The researchers' abstract begins benignly enough. It uses lots of words, phrases, and acronyms that aren't familiar to, say, many lay human language models. It explains that the neural codec language model is called VALL-E.
Surely this name is supposed to soften you up. What could be scary about a technology that almost sounds like that cute little robot from a heartwarming movie?
Well, this perhaps: "VALL-E emerges in-context learning capabilities and can be used to synthesize high-quality personalized speech with only a 3-second enrolled recording of an unseen speaker as an acoustic prompt."
I've often wanted to emerge learning capabilities. Instead, I've had to resort to waiting for them to emerge.
And what emerges from the researchers' last sentence is shivering. Microsoft's big brains now only need 3 seconds of you saying something in order to fake longer sentences and perhaps large speeches that weren't made by you, but sound pretty much like you.
I won't descend into the science too much, as neither of us would benefit from that.
I'll merely mention that VALL-E uses an audio library put together by one of the world's most admired, trustworthy companies -- Meta. Called LibriLight, it's a repository of 7,000 people talking for a total of 60,000 hours.
I listened to a male speaking for 3 seconds. Then I listened to the 8 seconds his VALL-E version had been prompted to say: "They moved thereafter cautiously about the hut groping before and about them to find something to show that Warrenton had fulfilled his mission."
I defy you to notice much difference, if any.
It's true that many of the prompts sounded like very bad snippets of 18th century literature. Sample: "Thus did this humane and right-minded father comfort his unhappy daughter, and her mother, embracing her again, did all she could to soothe her feelings."
But what could I do other than listen to more examples presented by the researchers? Some VALL-E versions were a touch more suspicious than others. The diction didn't feel right. They felt spliced.
The overall effect, however, is pertinently scary.
You've been warned already, of couse. You know that when scammers call you, you shouldn't speak to them in case they record you and then recreate your diction to make your abstracted voice nefariously order expensive products.
This, though, seems another level of sophistication. Perhaps I've already watched too many episodes of Peacock's "The Capture," where deepfakes are presented as a natural part of government.
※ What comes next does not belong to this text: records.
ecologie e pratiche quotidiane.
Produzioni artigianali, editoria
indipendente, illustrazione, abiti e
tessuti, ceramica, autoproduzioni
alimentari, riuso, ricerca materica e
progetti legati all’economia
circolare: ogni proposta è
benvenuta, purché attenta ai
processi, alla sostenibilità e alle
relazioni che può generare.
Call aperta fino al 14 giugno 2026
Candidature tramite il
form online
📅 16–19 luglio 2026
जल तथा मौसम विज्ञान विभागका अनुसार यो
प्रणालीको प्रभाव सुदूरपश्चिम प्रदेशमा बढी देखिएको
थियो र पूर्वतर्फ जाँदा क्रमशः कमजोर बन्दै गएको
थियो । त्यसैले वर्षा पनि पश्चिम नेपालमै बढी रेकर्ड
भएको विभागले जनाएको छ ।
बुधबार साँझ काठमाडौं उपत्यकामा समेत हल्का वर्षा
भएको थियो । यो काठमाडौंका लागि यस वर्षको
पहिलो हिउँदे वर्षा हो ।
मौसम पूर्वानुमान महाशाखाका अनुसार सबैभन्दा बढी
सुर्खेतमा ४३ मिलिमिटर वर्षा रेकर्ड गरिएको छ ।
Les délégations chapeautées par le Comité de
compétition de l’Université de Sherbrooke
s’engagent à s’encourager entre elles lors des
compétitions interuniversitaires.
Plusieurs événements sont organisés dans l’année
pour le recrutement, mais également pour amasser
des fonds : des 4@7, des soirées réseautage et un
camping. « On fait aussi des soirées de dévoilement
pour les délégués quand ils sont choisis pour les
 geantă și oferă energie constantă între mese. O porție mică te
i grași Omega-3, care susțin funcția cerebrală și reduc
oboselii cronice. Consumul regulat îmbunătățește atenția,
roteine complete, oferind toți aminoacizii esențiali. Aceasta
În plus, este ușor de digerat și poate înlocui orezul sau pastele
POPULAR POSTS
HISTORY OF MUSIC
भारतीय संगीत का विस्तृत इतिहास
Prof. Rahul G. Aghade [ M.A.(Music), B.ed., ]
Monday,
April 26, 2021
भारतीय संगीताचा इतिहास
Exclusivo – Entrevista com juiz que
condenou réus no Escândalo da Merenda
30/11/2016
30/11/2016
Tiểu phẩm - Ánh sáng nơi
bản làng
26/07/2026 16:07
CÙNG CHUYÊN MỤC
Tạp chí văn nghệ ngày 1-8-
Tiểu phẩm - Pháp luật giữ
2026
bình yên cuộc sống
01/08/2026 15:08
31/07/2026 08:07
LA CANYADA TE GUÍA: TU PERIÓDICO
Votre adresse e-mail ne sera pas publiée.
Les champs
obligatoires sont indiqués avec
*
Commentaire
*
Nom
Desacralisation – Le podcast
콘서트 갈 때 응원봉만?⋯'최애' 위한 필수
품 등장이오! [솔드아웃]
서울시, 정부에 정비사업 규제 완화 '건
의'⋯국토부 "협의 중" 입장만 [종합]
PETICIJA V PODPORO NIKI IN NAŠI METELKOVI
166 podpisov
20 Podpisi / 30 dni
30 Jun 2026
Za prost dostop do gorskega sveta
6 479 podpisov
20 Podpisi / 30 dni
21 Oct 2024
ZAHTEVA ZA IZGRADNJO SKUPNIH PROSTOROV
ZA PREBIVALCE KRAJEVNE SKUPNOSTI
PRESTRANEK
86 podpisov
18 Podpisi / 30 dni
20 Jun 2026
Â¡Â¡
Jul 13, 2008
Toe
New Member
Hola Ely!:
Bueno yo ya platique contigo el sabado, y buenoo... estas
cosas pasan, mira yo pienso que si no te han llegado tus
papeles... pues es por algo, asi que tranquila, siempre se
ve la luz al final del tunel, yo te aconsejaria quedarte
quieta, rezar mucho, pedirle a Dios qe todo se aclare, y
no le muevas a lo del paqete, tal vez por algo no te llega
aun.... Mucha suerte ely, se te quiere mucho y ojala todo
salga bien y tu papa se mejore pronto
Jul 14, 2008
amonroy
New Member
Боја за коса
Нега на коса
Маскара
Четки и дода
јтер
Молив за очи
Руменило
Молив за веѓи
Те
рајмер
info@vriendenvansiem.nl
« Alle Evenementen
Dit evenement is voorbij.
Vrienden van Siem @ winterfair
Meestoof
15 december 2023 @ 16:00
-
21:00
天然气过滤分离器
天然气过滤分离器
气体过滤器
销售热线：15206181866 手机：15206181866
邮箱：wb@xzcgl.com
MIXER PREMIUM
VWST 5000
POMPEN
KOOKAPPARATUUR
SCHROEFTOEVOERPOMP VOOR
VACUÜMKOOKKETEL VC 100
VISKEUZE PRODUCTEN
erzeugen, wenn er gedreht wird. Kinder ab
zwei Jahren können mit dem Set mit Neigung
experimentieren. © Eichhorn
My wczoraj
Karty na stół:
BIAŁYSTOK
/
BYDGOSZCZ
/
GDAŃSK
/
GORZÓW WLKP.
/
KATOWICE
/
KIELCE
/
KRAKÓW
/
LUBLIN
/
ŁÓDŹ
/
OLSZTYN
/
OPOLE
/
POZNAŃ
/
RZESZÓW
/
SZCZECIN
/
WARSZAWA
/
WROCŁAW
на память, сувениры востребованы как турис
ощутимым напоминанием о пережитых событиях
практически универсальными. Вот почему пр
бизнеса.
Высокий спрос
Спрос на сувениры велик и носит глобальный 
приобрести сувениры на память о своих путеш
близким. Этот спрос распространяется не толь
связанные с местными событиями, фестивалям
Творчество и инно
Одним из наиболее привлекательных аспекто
Perhaps I really shouldn't be worried because Microsoft is such a nice, inoffensive company these days.
However, the idea that someone, anyone, can be easily fooled into believing I'm saying something that I didn't -- and never would -- doesn't garland me with comfort. Especially as the researchers claim they can replicate the "emotion and acoustic environment" of one's initial 3 seconds of speech too.
You'll be relieved, then, that the researchers may have spotted this potential for discomfort. They offer: "Since VALL-E could synthesize speech that maintains speaker identity, it may carry potential risks in misuse of the model, such as spoofing voice identification or impersonating a specific speaker."
The solution? Building a detection system, say the researchers.
Which may leave one or two people wondering: "Why did you do this at all, then?"
Quite often in technology, the answer is: "Because we could."